Features of rubella in pregnant women

It is very important to conduct a timely diagnosis of rubella in pregnant women who have been in contact with the carriers of the virus. Then you can identify the virus at the earliest stage and determine how likely the infection of the baby in the womb. Such an analysis is conducted no later than on the twelfth day after infection. If the results of a serological test in the blood determine immunoglobulins G, then this indicates that the mother has already formed immunity to rubella, respectively, there is no reason to worry about the health of the baby. If only immunoglobulins M are detected, then urgent measures must be taken.

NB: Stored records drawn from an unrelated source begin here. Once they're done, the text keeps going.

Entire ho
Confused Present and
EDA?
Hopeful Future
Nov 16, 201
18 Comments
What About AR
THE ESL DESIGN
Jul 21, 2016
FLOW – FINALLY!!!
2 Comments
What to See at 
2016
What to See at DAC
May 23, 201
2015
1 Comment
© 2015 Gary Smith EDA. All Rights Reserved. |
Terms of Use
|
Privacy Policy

Illness of rubella during pregnancy can lead to serious impairment of fetal development. If the disease occurred in the first trimester, the probability of pathologies in the baby will be about 90% if the infection occurred in the second trimester - 75%, and in the third - 50%.

Most often because of such a disease, a kid can have congenital heart disease, deafness, pathology of internal organs, mental retardation, vision problems. As practice shows, in one case out of seven, a child can be born dead. Most often because of a mother's disease rubella, doctors recommend abortion.

The World Health Organization has introduced vaccination measures to reduce the syndrome of congenital rubella in children. Therefore, in childhood, adolescence and childbearing age, all girls and women are vaccinated.

Before conception of the baby the woman also should hand over a blood on the analysis which will show presence of antibodies. If they are not identified, then three months before the start of active pregnancy planning is vaccinated.